| Aim of the task |
Given the entries that follow, write out exactly the lines starting at the one containing "[ 학생_수강정보 ]" and ending at the one containing "독일어 | 이교수 |", both ends included, and only those.

┏━━

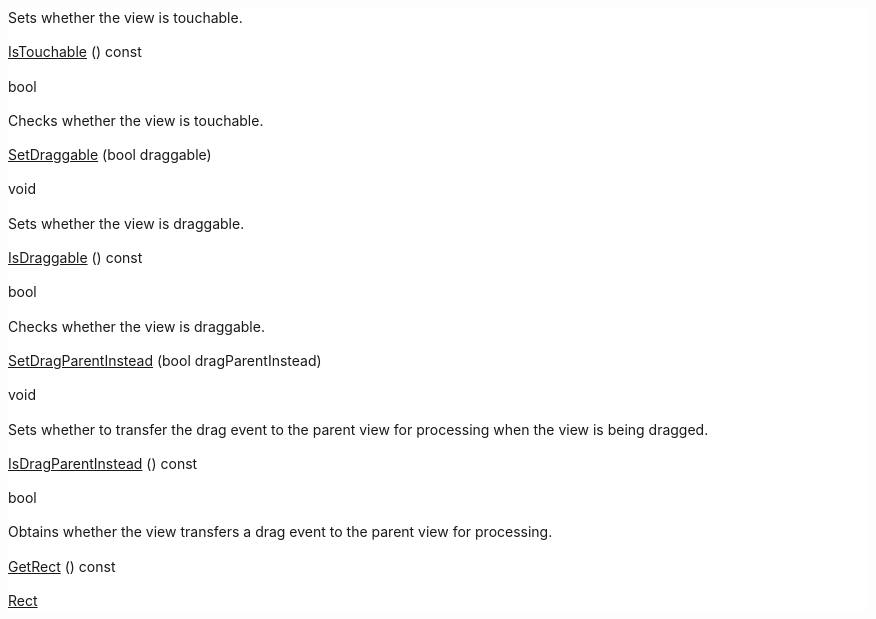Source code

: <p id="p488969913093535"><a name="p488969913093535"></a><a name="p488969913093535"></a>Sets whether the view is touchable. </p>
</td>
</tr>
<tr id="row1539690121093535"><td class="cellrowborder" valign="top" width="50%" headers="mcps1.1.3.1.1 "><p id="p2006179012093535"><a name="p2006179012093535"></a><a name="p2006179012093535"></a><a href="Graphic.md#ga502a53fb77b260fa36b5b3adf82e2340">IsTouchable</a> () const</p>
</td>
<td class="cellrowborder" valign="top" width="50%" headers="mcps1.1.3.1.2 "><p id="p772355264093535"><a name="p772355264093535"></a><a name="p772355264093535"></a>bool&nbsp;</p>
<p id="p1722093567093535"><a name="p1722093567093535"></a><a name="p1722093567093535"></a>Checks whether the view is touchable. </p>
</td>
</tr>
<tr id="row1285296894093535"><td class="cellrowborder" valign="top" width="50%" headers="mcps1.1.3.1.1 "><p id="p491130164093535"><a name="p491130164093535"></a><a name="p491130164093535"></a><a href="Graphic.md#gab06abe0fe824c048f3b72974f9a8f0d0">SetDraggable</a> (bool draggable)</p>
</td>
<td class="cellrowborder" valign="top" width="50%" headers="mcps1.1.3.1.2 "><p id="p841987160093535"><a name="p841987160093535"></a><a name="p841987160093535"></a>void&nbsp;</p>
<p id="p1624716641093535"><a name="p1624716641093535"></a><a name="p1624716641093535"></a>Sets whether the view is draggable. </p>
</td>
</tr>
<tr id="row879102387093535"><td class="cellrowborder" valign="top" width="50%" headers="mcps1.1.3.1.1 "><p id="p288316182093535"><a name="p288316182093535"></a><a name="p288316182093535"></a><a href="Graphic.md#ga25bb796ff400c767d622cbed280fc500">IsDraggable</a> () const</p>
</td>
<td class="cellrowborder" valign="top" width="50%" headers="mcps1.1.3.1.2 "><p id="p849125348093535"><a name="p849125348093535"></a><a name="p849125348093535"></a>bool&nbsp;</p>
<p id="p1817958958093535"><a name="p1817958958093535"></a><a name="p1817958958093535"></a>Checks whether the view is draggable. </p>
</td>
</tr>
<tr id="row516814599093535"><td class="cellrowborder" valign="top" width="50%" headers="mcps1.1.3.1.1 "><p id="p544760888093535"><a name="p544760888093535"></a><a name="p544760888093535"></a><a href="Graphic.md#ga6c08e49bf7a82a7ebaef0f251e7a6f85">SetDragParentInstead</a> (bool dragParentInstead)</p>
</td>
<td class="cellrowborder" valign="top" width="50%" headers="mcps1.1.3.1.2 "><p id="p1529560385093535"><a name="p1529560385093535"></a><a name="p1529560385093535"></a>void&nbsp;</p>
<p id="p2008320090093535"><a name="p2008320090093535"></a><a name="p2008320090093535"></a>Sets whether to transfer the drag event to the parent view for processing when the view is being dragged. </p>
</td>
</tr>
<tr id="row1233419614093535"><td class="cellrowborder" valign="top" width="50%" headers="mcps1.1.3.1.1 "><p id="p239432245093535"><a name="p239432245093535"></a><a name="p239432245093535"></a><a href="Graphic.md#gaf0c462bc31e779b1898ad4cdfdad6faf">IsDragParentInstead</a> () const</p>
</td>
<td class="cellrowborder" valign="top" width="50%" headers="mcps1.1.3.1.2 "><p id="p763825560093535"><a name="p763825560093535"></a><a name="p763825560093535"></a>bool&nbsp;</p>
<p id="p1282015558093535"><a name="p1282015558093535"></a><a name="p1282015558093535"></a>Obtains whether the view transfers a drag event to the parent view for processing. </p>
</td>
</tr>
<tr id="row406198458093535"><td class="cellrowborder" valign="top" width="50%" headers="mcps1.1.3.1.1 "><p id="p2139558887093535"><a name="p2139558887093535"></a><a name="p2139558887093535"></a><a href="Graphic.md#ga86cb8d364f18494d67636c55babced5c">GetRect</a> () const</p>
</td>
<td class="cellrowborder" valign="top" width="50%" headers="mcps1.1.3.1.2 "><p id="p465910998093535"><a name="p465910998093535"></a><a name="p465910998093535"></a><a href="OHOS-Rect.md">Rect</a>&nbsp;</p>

┗━━
┏━━

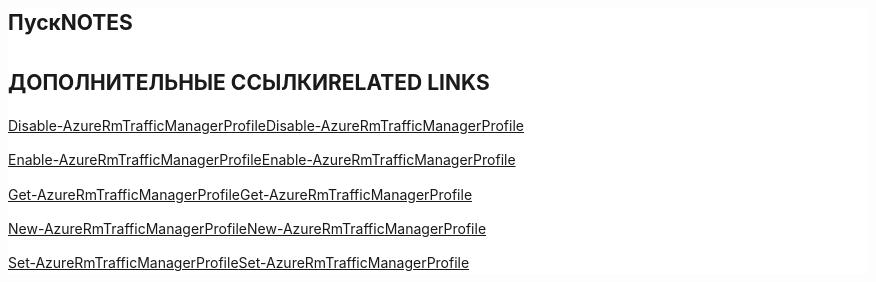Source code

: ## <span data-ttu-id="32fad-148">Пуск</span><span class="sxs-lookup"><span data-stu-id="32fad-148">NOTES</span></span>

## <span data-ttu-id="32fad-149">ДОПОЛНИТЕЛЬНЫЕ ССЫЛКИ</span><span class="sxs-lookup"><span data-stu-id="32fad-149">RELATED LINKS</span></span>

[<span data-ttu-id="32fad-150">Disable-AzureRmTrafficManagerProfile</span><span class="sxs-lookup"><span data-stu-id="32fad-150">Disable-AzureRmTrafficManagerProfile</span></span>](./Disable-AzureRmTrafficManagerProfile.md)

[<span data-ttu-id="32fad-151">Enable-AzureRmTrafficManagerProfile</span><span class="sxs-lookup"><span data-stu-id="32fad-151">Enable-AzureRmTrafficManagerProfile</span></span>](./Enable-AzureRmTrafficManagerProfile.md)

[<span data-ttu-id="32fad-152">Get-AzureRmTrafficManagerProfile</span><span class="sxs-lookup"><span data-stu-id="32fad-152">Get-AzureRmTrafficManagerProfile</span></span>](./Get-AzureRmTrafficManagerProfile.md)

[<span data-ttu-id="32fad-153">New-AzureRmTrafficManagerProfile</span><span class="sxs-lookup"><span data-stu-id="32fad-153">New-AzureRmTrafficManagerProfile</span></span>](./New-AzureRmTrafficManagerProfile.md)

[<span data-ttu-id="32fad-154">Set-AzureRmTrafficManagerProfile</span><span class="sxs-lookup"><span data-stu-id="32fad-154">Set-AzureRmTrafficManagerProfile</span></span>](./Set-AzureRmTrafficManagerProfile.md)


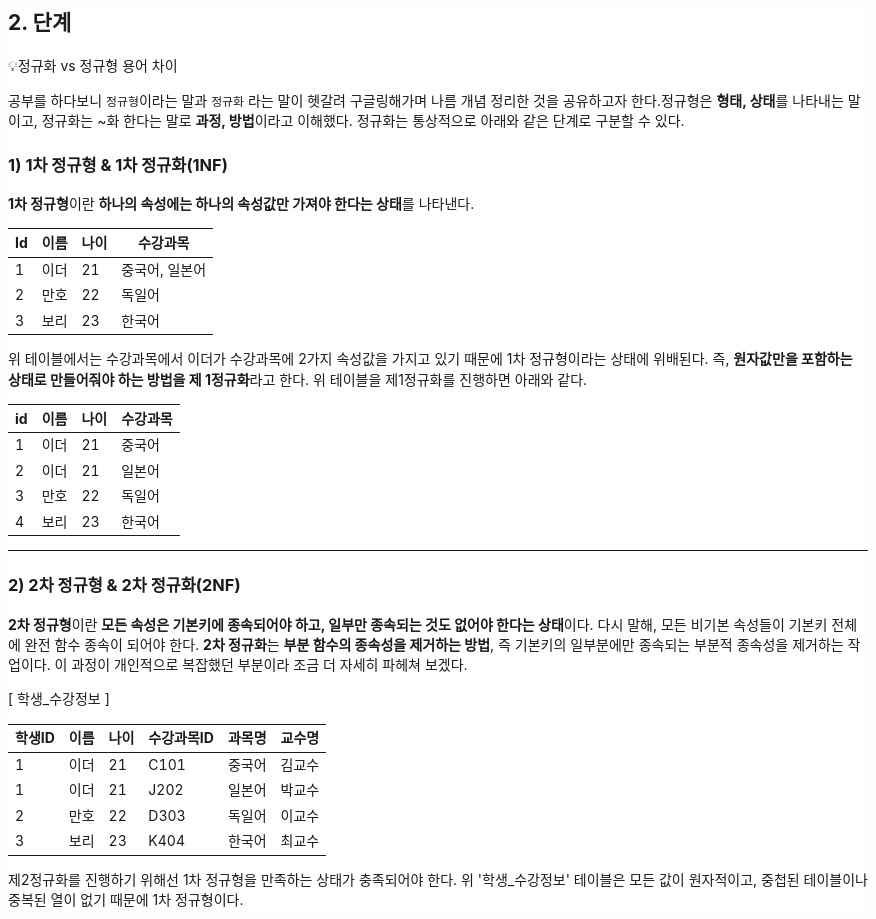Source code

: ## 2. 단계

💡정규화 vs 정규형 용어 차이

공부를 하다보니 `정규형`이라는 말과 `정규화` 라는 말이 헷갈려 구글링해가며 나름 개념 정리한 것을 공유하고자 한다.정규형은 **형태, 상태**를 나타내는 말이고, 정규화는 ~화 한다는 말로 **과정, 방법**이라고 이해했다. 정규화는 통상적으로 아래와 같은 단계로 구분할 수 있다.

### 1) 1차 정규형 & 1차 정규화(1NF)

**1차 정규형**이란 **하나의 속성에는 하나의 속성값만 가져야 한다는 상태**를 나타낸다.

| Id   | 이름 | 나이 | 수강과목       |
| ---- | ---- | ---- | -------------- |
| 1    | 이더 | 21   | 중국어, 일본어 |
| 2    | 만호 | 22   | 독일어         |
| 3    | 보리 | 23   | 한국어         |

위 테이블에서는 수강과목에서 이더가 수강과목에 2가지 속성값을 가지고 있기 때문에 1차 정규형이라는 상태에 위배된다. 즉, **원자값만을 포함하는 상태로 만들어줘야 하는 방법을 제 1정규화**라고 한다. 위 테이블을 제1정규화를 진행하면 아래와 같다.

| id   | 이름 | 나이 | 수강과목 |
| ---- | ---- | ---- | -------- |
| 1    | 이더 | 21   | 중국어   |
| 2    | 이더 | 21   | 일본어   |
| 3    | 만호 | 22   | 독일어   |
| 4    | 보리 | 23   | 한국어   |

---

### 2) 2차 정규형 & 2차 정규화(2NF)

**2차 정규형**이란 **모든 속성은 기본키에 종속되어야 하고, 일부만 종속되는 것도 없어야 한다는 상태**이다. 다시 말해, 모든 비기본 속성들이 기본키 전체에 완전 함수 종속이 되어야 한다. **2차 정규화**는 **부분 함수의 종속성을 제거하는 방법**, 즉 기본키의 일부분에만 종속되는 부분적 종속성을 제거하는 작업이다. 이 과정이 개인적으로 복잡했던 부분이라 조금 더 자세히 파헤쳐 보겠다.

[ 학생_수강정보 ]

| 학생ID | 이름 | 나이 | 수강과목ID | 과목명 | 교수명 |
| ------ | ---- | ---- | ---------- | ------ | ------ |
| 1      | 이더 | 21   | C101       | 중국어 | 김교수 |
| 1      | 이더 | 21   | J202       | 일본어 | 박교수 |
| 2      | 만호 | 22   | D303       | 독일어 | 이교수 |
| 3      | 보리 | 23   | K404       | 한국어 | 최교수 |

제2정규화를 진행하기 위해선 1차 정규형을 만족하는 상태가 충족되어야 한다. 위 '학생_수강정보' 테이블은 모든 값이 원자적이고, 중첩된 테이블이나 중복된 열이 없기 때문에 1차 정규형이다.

┗━━

| Answer to the exercise |
[ 학생_수강정보 ]

| 학생ID | 이름 | 나이 | 수강과목ID | 과목명 | 교수명 |
| ------ | ---- | ---- | ---------- | ------ | ------ |
| 1      | 이더 | 21   | C101       | 중국어 | 김교수 |
| 1      | 이더 | 21   | J202       | 일본어 | 박교수 |
| 2      | 만호 | 22   | D303       | 독일어 | 이교수 |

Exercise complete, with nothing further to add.